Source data
BEGIN

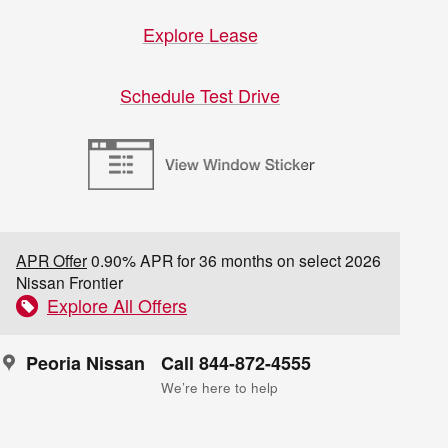
Explore Lease
Schedule Test Drive
APR Offer
0.90% APR for 36 months on select 2026
Nissan Frontier
Explore All Offers
Peoria Nissan
Call 844-872-4555
We’re here to help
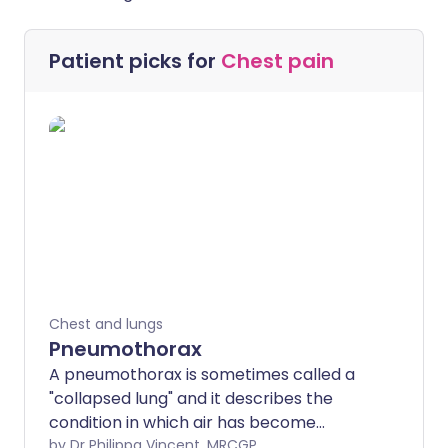
Patient picks for
Chest pain
Chest and lungs
Pneumothorax
A pneumothorax is sometimes called a
"collapsed lung" and it describes the
condition in which air has become
trapped next to a lung. Many cases
by Dr Philippa Vincent, MRCGP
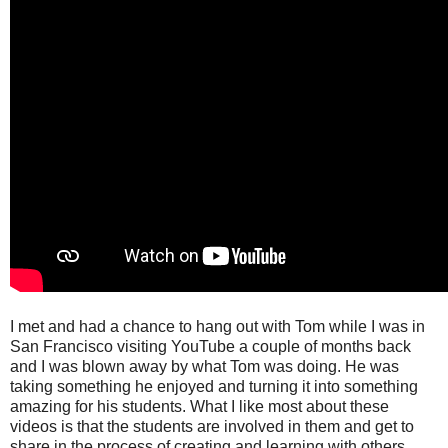
I met and had a chance to hang out with Tom while I was in
San Francisco visiting YouTube a couple of months back
and I was blown away by what Tom was doing. He was
taking something he enjoyed and turning it into something
amazing for his students. What I like most about these
videos is that the students are involved in them and get to
share in the process of creating and learning with others.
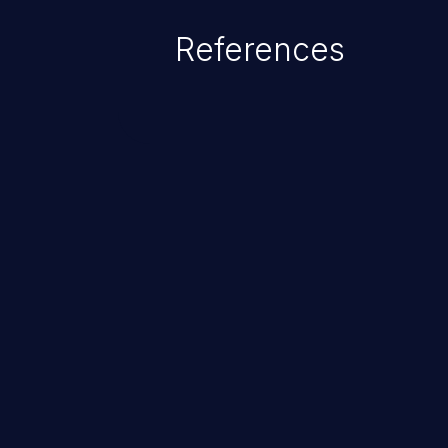
service attacks to allowing unau
References
application's internal code and
entire system.
ChainJacking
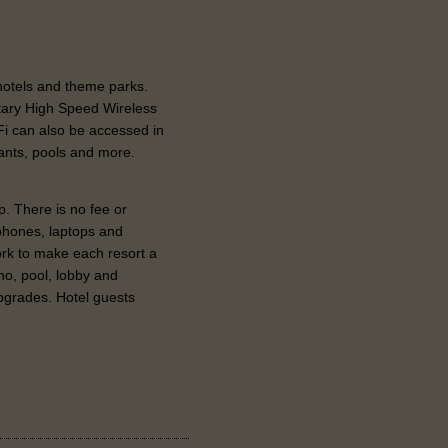
 hotels and theme parks.
tary High Speed Wireless
-Fi can also be accessed in
ants, pools and more.
p. There is no fee or
phones, laptops and
rk to make each resort a
no, pool, lobby and
grades. Hotel guests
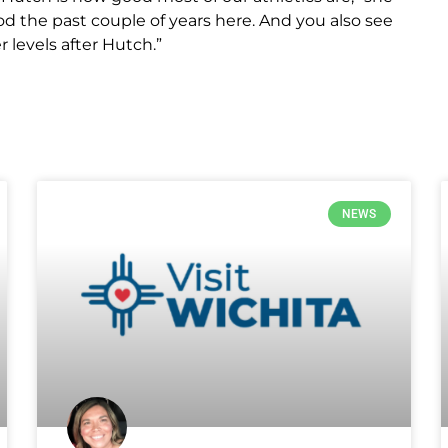
ood the past couple of years here. And you also see
 levels after Hutch.”
NEWS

END

◆ **PROBLEM TO SOLVE**: Please print the data above once more, exactly as it appears, with no pictures.

◆ **EXERCISE ANSWER**:
Explore Lease
Schedule Test Drive
APR Offer
0.90% APR for 36 months on select 2026
Nissan Frontier
Explore All Offers
Peoria Nissan
Call 844-872-4555
We’re here to help
Patient picks for
Chest pain
Chest and lungs
Pneumothorax
A pneumothorax is sometimes called a
"collapsed lung" and it describes the
condition in which air has become
trapped next to a lung. Many cases
by Dr Philippa Vincent, MRCGP
I met and had a chance to hang out with Tom while I was in
San Francisco visiting YouTube a couple of months back
and I was blown away by what Tom was doing. He was
taking something he enjoyed and turning it into something
amazing for his students. What I like most about these
videos is that the students are involved in them and get to
share in the process of creating and learning with others.
service attacks to allowing unau
References
application's internal code and
entire system.
ChainJacking
 hotels and theme parks.
tary High Speed Wireless
-Fi can also be accessed in
ants, pools and more.
p. There is no fee or
phones, laptops and
rk to make each resort a
no, pool, lobby and
grades. Hotel guests
ood the past couple of years here. And you also see
 levels after Hutch.”
NEWS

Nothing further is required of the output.